Distinguish Graph from Tree using Adjacency Matrix

1
votes

Given an adjacency matrix, is there a way to determine if the graph will be a tree or a graph (whether or not there is a cycle).

For example, given the adjacency matrix:

0 1 0 1
1 0 0 1
0 0 0 1
1 1 1 0

This is not a tree since there is a cycle between Vertex 1, Vertex 2 and Vertex 4.

Whereas given the adjacency matrix:

0 0 0 1
0 0 0 1
0 0 0 1
1 1 1 0

This is a tree since there is no cycle.

One way to approach this is to perform a BFS but I think there might be a visual difference between an adjacency matrix of a graph and of a tree.
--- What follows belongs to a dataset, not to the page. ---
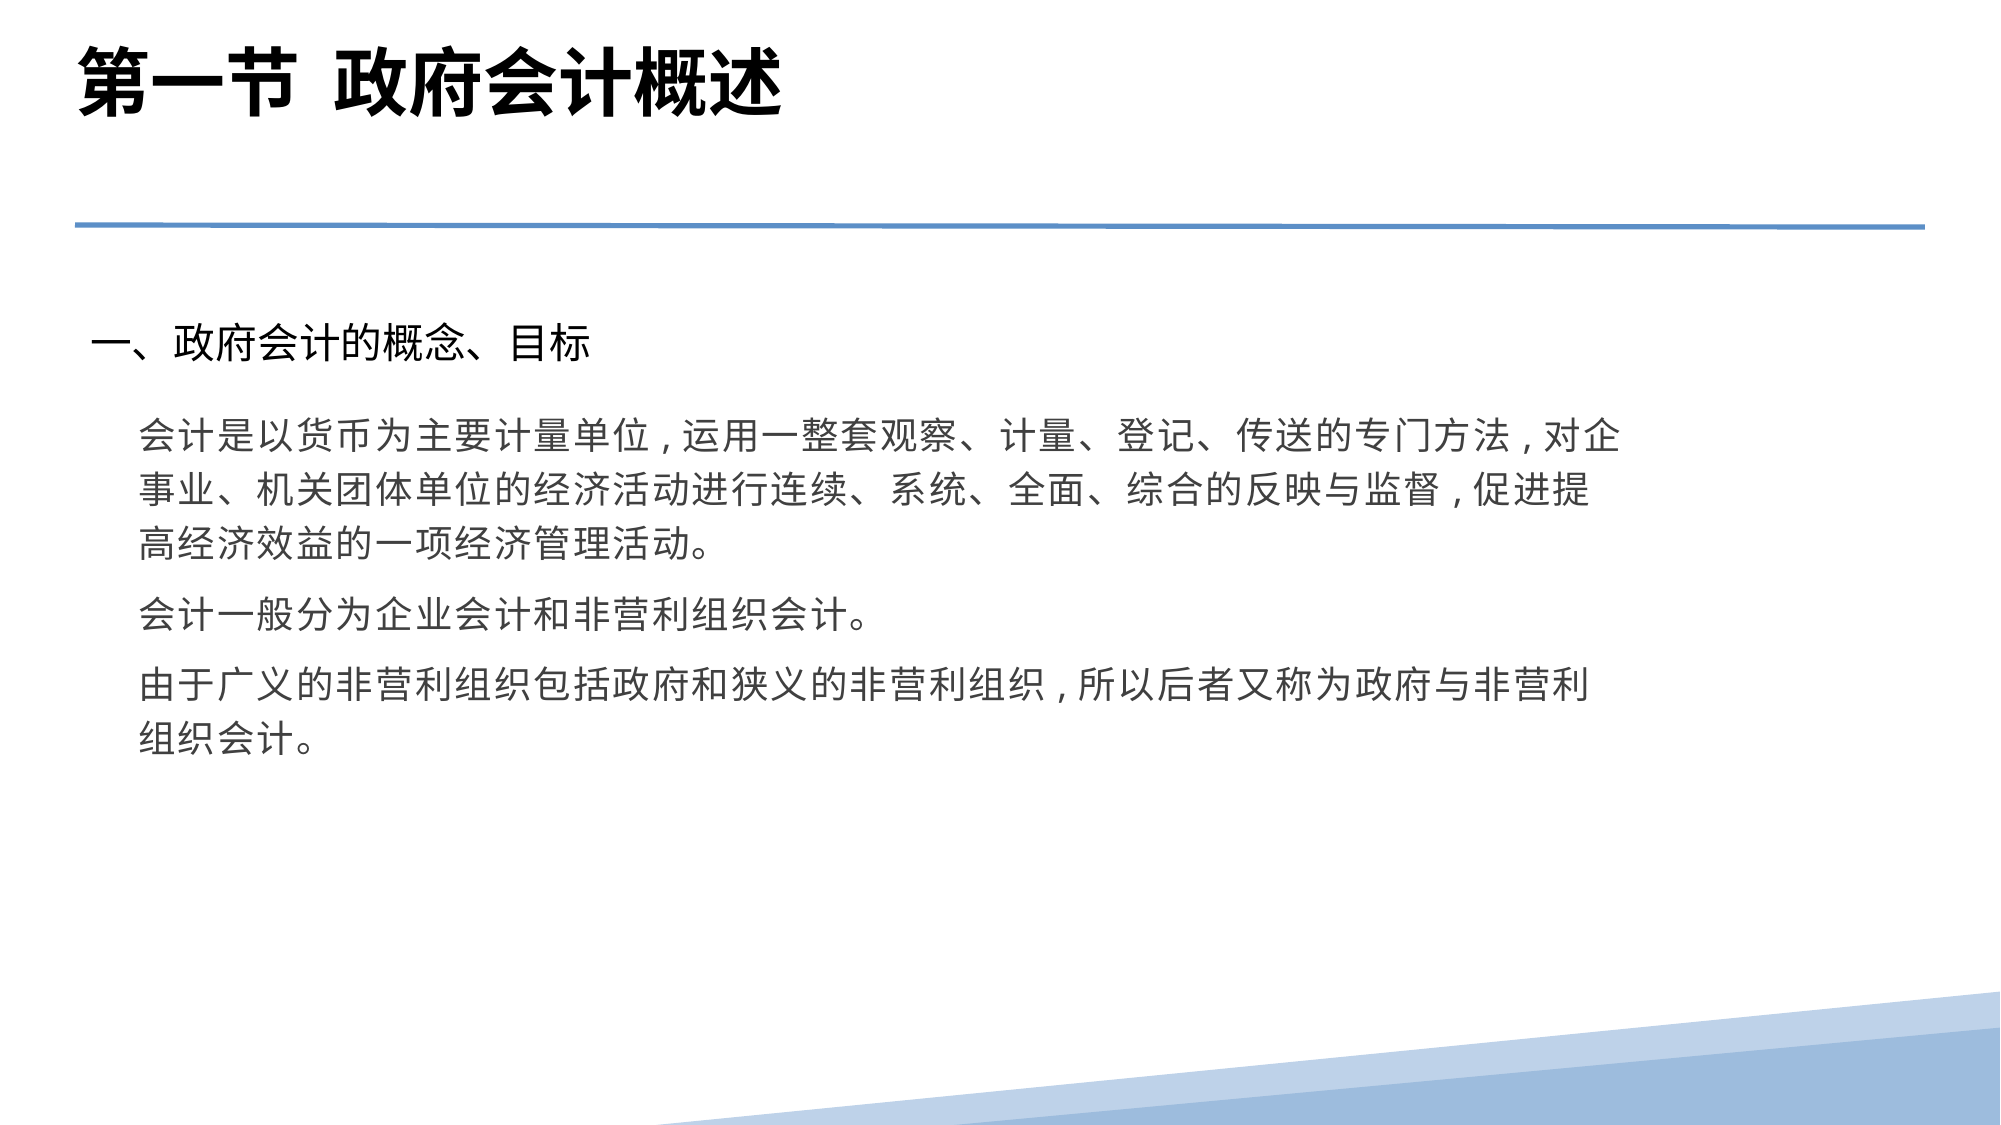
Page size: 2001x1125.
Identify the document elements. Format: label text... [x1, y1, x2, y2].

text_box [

Any help would be appreciated!

1
algorithmgraphtreegraph-theorytraversal
This looks like the matrix of an undirected graph. For an undirected graph, the entries on the main diagonal are always all 0, and the other entries are mirrored across the main diagonal. Taking that into consideration, the two matrices can be simplified to this and this (without any loss of information). With that in mind, I conjecture that there won't be an obvious visual difference when the matrix is larger, and the connections are not so simple. - user3386109
There's no obvious visual characteristic. Pick a row with only a single 1. That's a leaf. Then search breadth or depth first maintaining a set of already-visited vertices. If you encounter the same node more than once, it's not a tree. Note that the matrix might not represent a single component. In that case you need an outer loop that searches for the next leaf. - Gene

1 Answers

1
votes

You can use the fact that a tree with N nodes has exactly N-1 edges. Any adjacency matrix representing a tree will have exactly 2(N-1) 1's, since each edge sets two bits in the matrix (with no 1's on the diagonal, since trees have no self-edges). Furthermore, since the tree must be connected, there must be at least one 1 per row and column. If you're allowed to make the assumption of symmetry across the diagonal (i.e. it's a valid adjacency matrix) then it suffices to check at least one 1 per row.

However, these are only preliminary checks and I don't believe there's an easy way to actually show connectivity without a BFS or something similar.